0

I am filling datatable in dataset by iterating through collection and sorting it:

foreach (var item in items)
{
    DataRow newRow = dataTable.NewRow();
    contractRow["column1"] = item.Value1;
    contractRow["column2"] = item.Value2;
    dataTable.Rows.Add(newRow);
}
dataTable.DefaultView.Sort = "column1 asc";

Everything works fine.

But when I'm trying to generate datatable in parallel:

Parallel.ForEach(items, (item) =>
{
    DataRow newRow = dataTable.NewRow();
    contractRow["column1"] = item.Value1;
    contractRow["column2"] = item.Value2;
    lock (sync)
    {
        dataTable.Rows.Add(newRow);
    }
});
dataTable.DefaultView.Sort = "column1 asc";

sorting fails with

ArgumentException: An item with the same key has already been added.
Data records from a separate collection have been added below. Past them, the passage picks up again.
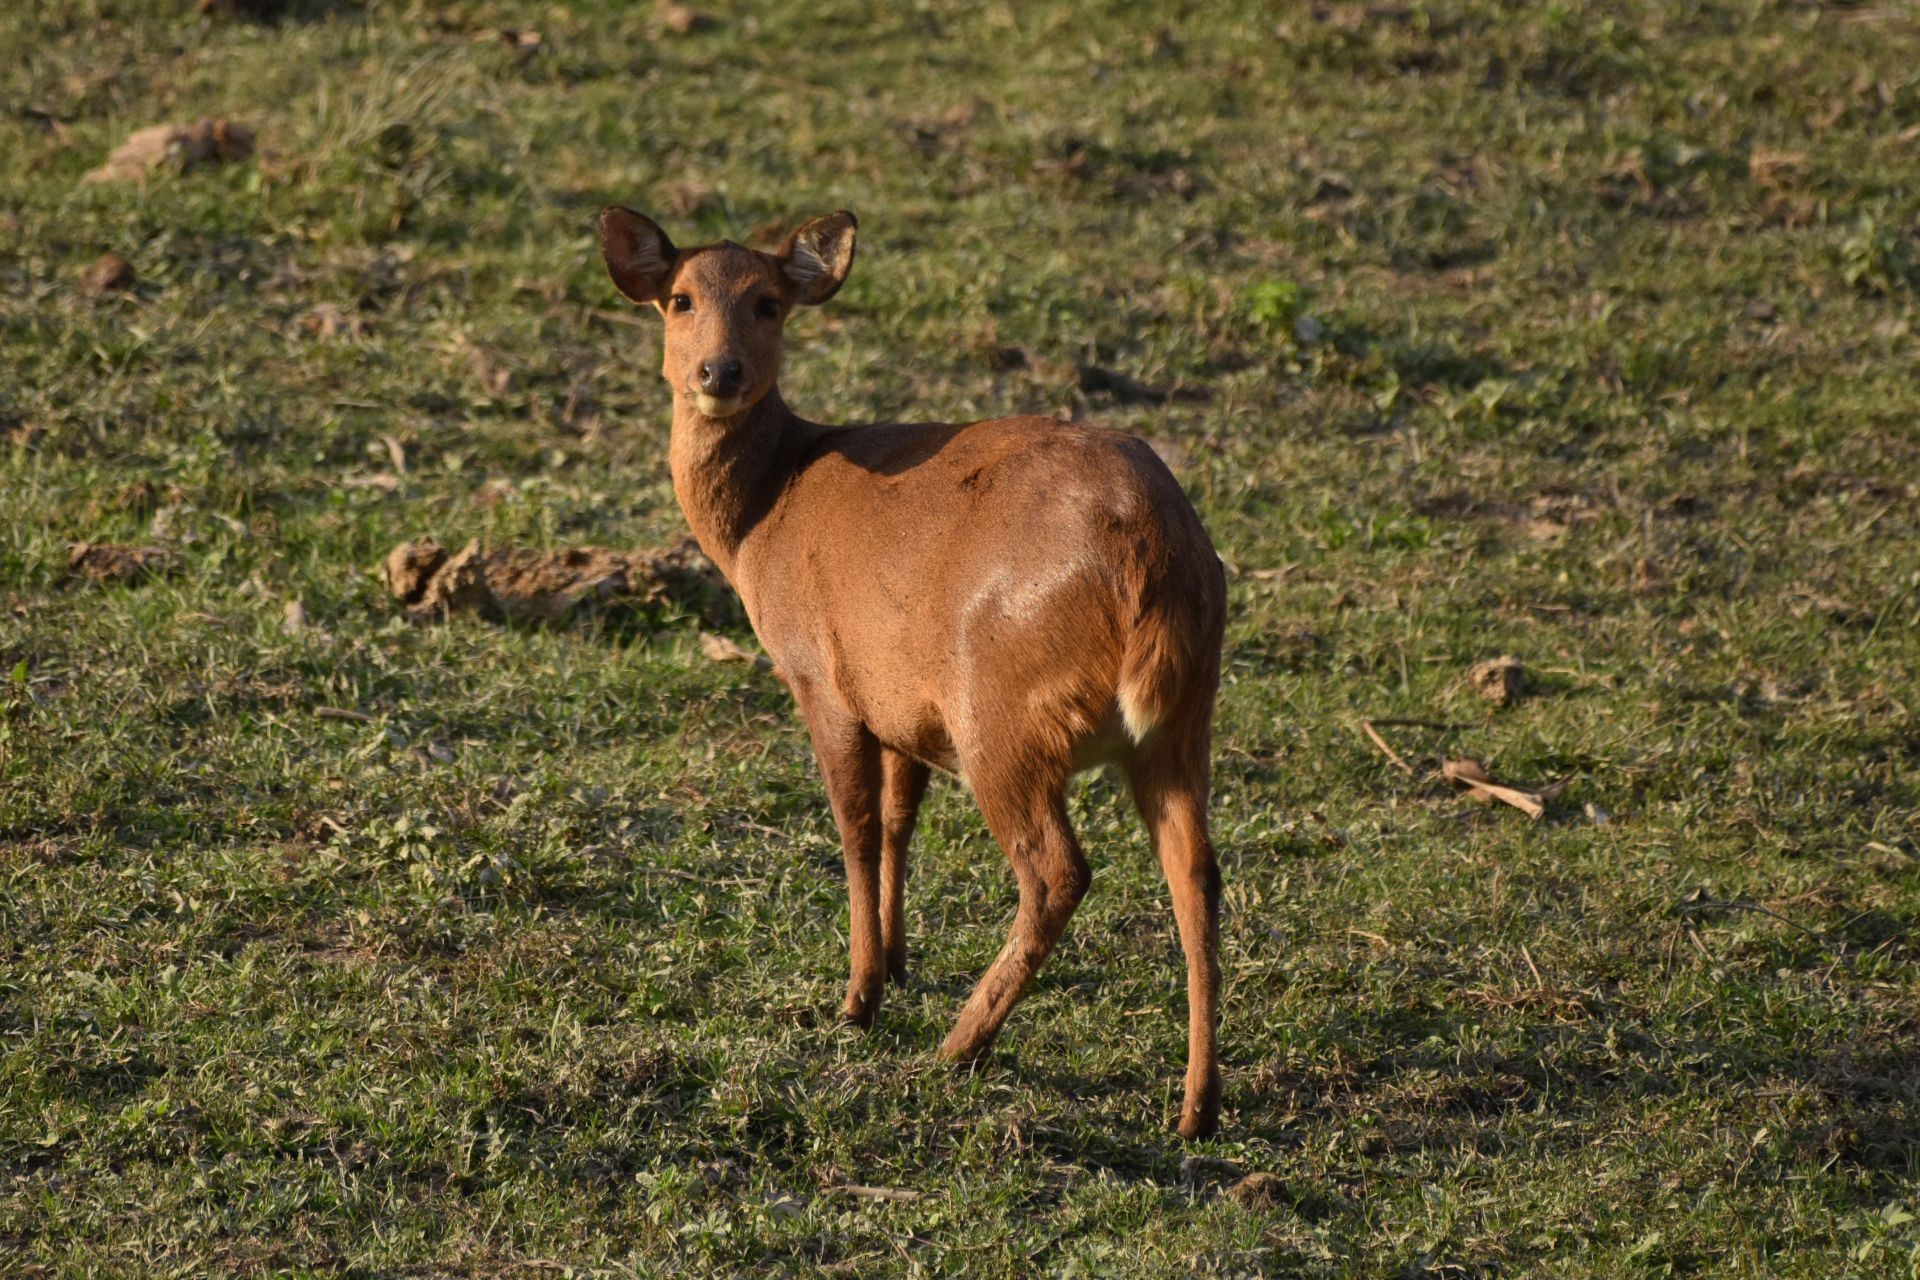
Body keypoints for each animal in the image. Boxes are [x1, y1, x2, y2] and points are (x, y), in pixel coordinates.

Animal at [599, 205, 1228, 1136]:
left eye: (768, 302)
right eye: (680, 299)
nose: (719, 371)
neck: (761, 520)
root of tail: (1152, 554)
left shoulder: (820, 673)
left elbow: (854, 829)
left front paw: (858, 997)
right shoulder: (896, 697)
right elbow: (900, 821)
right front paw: (896, 962)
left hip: (1001, 710)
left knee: (1058, 871)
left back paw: (959, 1046)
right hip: (1184, 719)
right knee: (1198, 875)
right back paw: (1196, 1107)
Any idea why this happens?

Pavel S.
  • 21
  • 4
  • how big is this datatable? *why* is it a datatable? there may be better sorting options available, but very few of them will apply to data-tables – Marc Gravell Mar 26 '18 at 15:29
  • The datatable has about 30 columns and up to 50 000 rows, depending on data required, and it grows by another thousand or two rows every month. The program obtains the data from numerous files, makes some calculations and exports the results to excel. Long time ago dataset seemed to be comfortable way to do it, but now gathering the data required takes too long. – Pavel S. Mar 26 '18 at 19:41
  • I hate to say it, but I think the first thing you need to do is: stop using data table. Once you've done that, there are *lots* of things you can do to make sorting incredibly fast - I've blogged about this extensively recently, for example – Marc Gravell Mar 27 '18 at 08:23

2 Answers2

0

You need to lock the entire section where DataTable is altered as they are not thread-safe for writing, but that defeats the purpose of having Parallel.ForEach in the first place.

lock (sync)
{
    DataRow newRow = dataTable.NewRow();
    contractRow["column1"] = item.Value1;
    contractRow["column2"] = item.Value2;
    dataTable.Rows.Add(newRow);
}

More info about thread safety for DataTable can be found here: Thread safety for DataTable

Vidmantas Blazevicius
  • 4,652
  • 2
  • 11
  • 30
0

The problem is that like a DataTable, a DataRow is only thread-safe for read operations. You have to sync for write operations. Assigning values to the ItemArray is a write operation, and is not thread-safe. You're likely getting two rows that have the same values for the table primary key, thus the error.

CDove
  • 1,940
  • 10
  • 19